No one gets “in trouble”

In her book The Gift of Failure, Jessica Lahey (a teacher) cites research about rewards and punishments.

In a  nutshell: They don’t work.

She says, “Applying pressure in the form of control is the single most damaging thing parents and teachers can do to their children’s learning. Whether in the form of threats, bribes, deals, surveillance, imposed goals, evaluations, or even rewards and praise, control is the enemy of autonomy.”

This is not only true for academic learning, but for learning behavior too.

And if you grew up in a place like my childhood home, you have NO IDEA how to raise a kid that way. (When I was punished for lying, it didn’t make me want to be truthful. It made me want to be better at lying!)

That’s why there are so many parenting coaches and programs now, because we know better. Now we just have to learn and practice how to do it.

Here’s how I teach it in my program:

No rewards. No punishments. No yelling. No hitting or spanking. No random consequences.

No “if / then” parenting, “If you do this, then you’ll get a reward,” or “If you do this, then you’ll get punished.”

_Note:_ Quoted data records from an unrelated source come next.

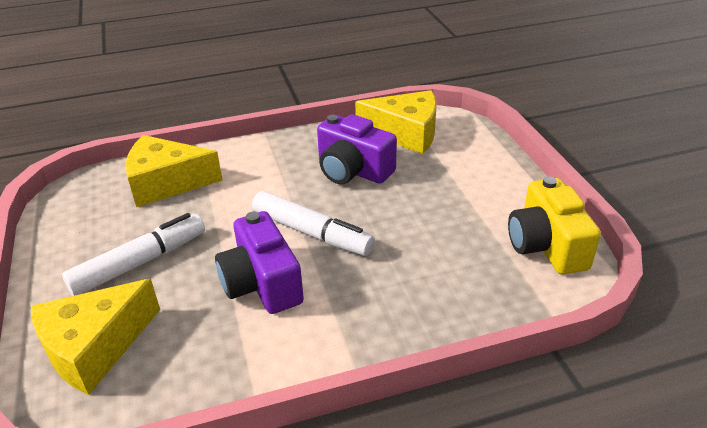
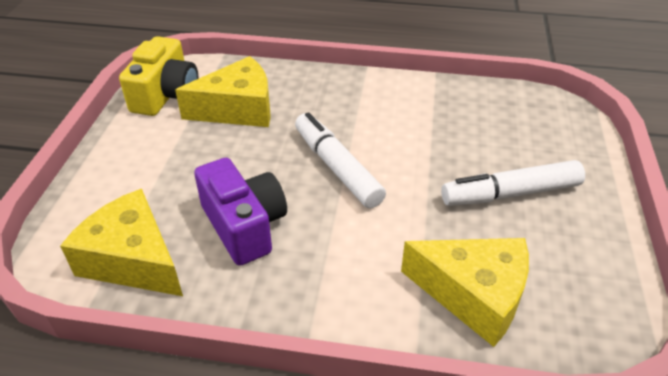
camera: 155 degrees left, 5 degrees up
(95, 347) = (546, 135): yellow cheese -> yellow cheese (238, 109)
(262, 283) = (403, 139): purple camera -> none

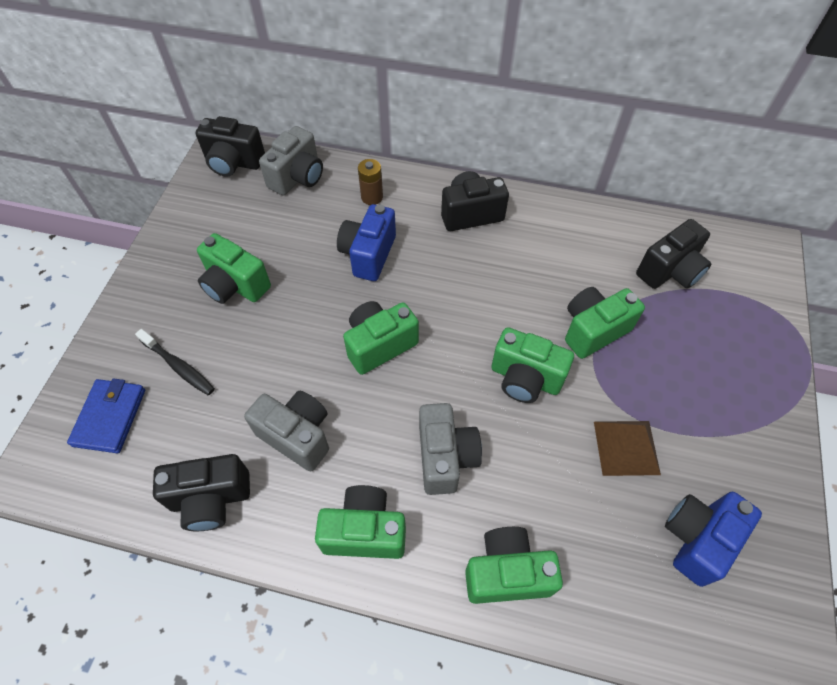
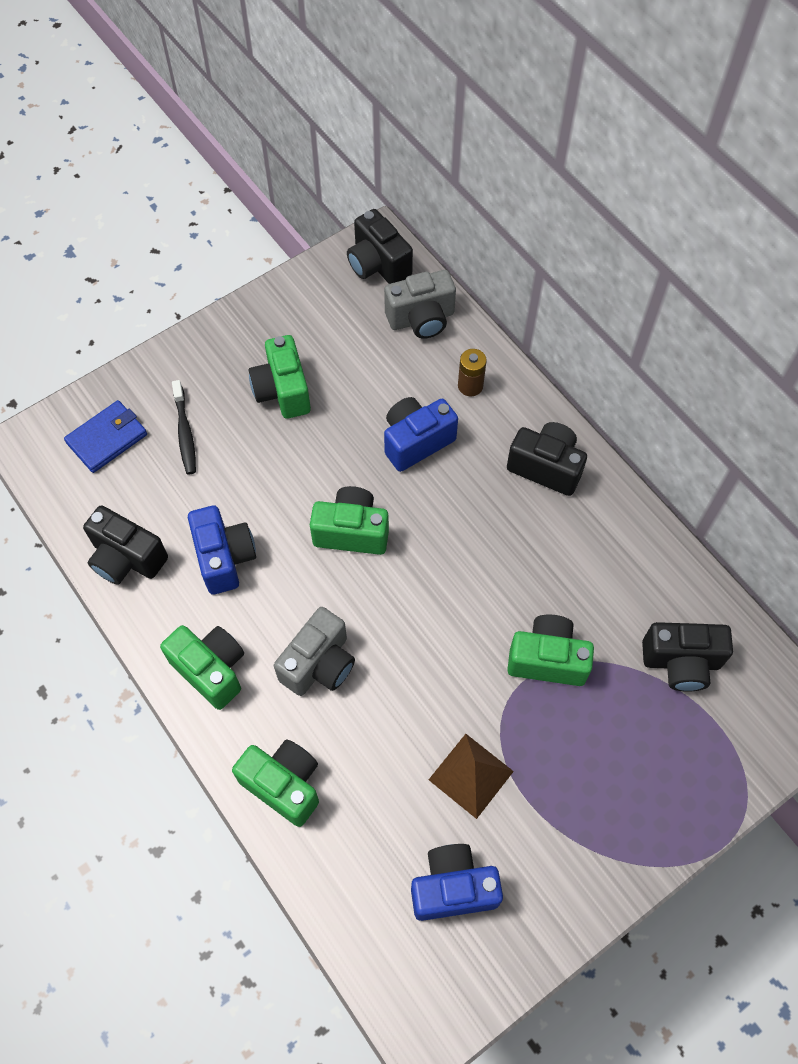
camera: 40 degrees right, 5 degrees up
(297, 436) = (224, 558): grey camera -> blue camera
(525, 378) = (444, 653): green camera -> none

There’s no manipulation, but there are boundaries and expectations.

The primary expectation in my house is kindness, for all family members. We have values like safety, health, love, and respect.

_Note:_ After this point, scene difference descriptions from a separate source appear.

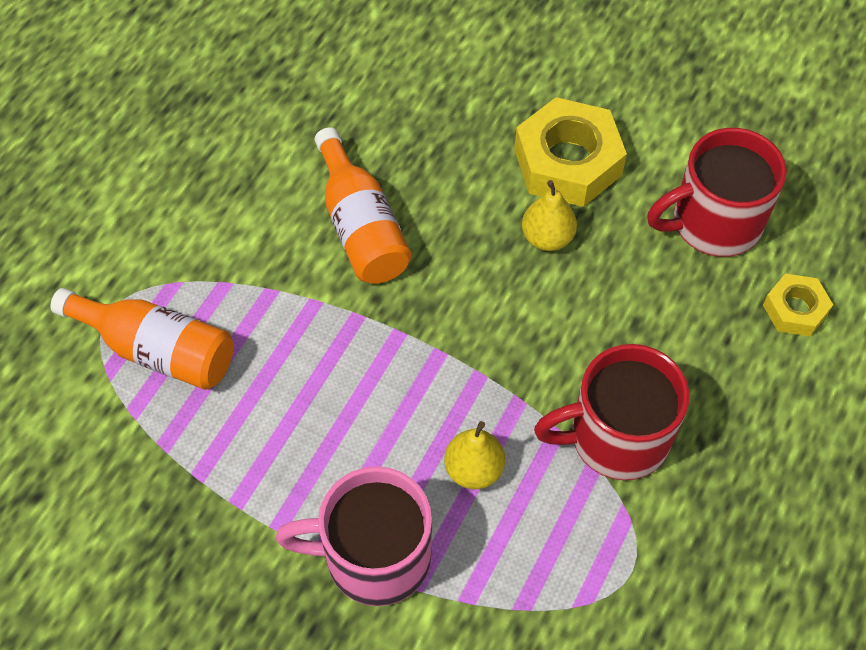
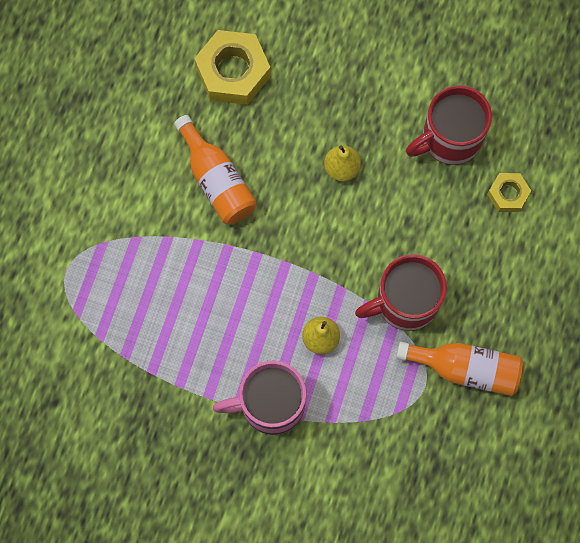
camera: 10 degrees left, 15 degrees up
(157, 350) = (104, 292): orange bottle -> orange bottle (465, 368)
(567, 162) = (347, 107): yellow nut -> yellow nut (233, 72)

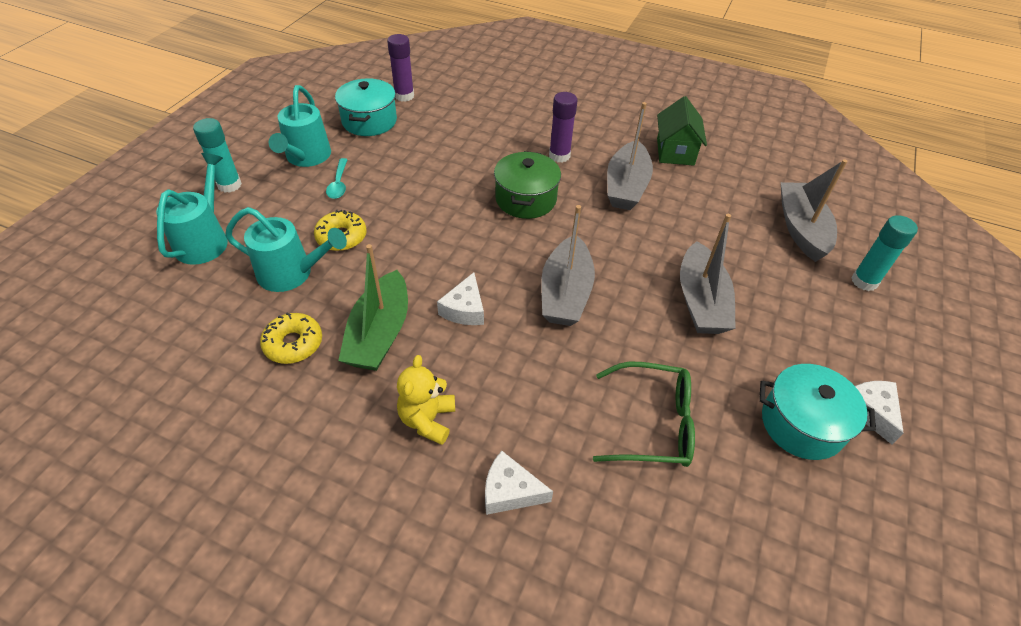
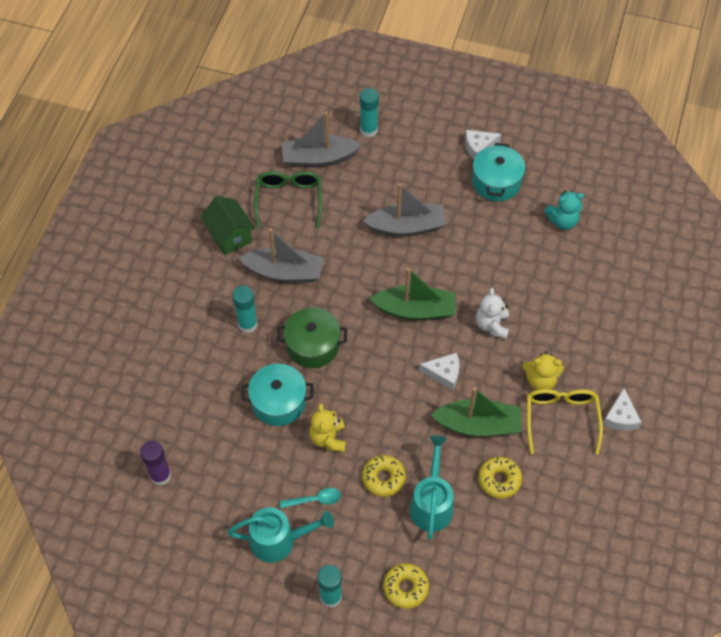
camera: 95 degrees left, 10 degrees up
(205, 239) = (405, 588): turquoise watering can -> yellow donut
(358, 435) = (561, 418): none -> yellow glasses
(369, 121) = (211, 498): turquoise pot -> turquoise pot (278, 402)
(406, 200) = (328, 438): none -> yellow teddy bear
(509, 491) = (576, 329): white cheese -> white cheese (620, 417)
(532, 374) = (492, 325): none -> white teddy bear
(559, 156) = (247, 324): purple glue stick -> turquoise glue stick
(565, 293) = (415, 310): grey boat -> green boat
(653, 424) = (514, 257): green glasses -> green glasses (289, 200)
(675, 152) = (230, 235): green house -> green house turned 60 degrees clockwise
(733, 514) = (562, 221): none -> turquoise teddy bear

If you’ve been following me for awhile, you know what we do instead of punishing a child. We do three things:

1. Maintain your composure. (Try yawning on purpose.)
2. Talk about feelings, “You’re feeling ____ because ____.”
3. Talk about values, “You care about ____.”

We do these three steps over and over. It helps build autonomy, integrity, and self-awareness. And when we maintain our composure as parents, it helps our children learn how to self-regulate too.

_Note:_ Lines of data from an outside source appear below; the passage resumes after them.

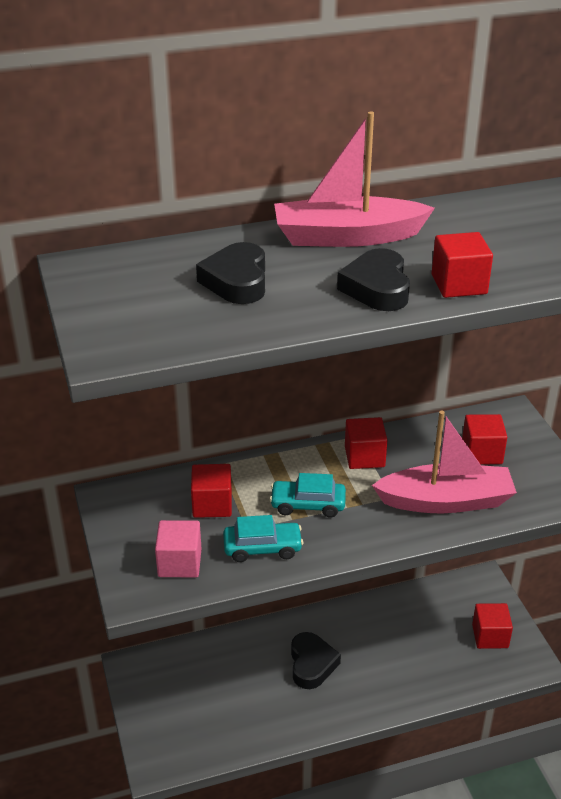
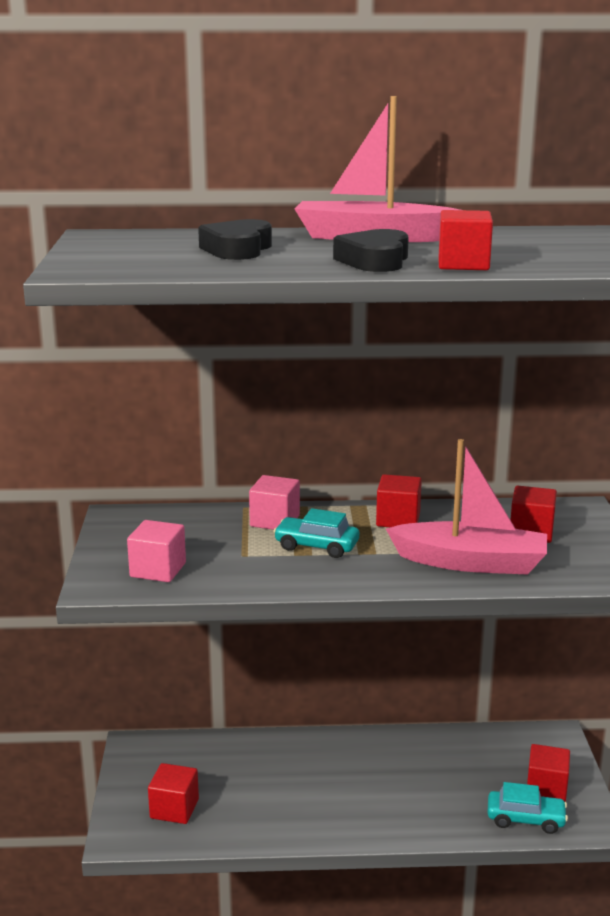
camera: 15 degrees right, 15 degrees down
(212, 504) = (217, 533): red cube -> red cube (174, 809)
(257, 478) = (275, 521): none -> pink cube
(262, 548) = (250, 571): turquoise car -> turquoise car (525, 819)
(311, 664) = (328, 778): black heart -> none

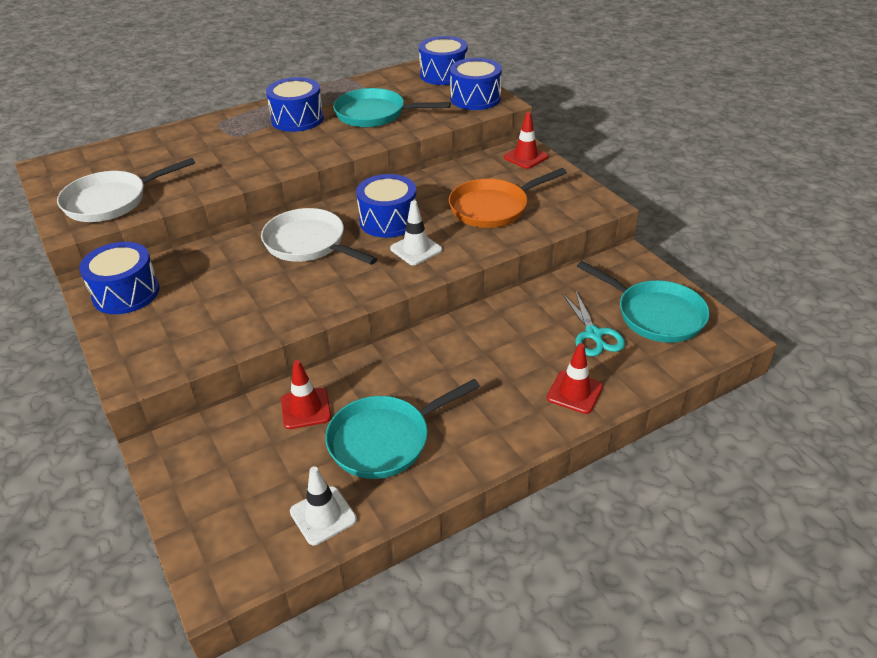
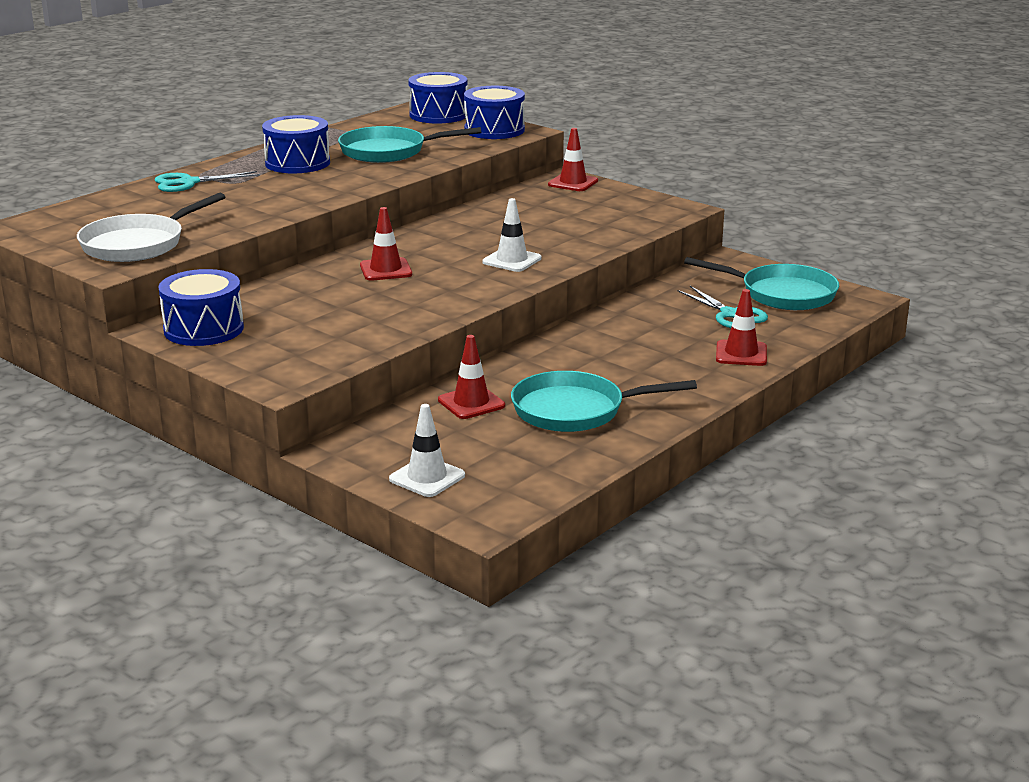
camera: 20 degrees left, 15 degrees down
(203, 131) = (189, 183): none -> turquoise scissors
(309, 244) = (386, 270): white pan -> red traffic cone
(323, 515) = (555, 465): white traffic cone -> white traffic cone (427, 477)
(385, 440) = (575, 410): turquoise pan -> turquoise pan turned 45 degrees clockwise
(388, 220) = (461, 244): blue drum -> none
(493, 208) = (569, 222): orange pan -> none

But what do we do instead of rewards?

It’s basically the same. Talk about feelings, “You’re feeling proud of the work you did.” Talk about values, “You care about your work, and you like to do a good job.”

In addition, if they’re feeling really good, teach them how to celebrate and express their happiness. Dance in the kitchen. Run around the block. Raise your hands in the air together as a family and give a “WooHoooo!”

If you’re working on making this transition, to have a house with no rewards or punishments, catch yourself when you’re successful. Celebrate your own small victories. Smile to yourself. Give yourself a pat on the back. Raise your hands in the air and say, “Yes! I’m doing it!!” You’ll motivate yourself that way.

It feels good to feel good.

That’s true intrinsic motivation (no rewards or punishments involved).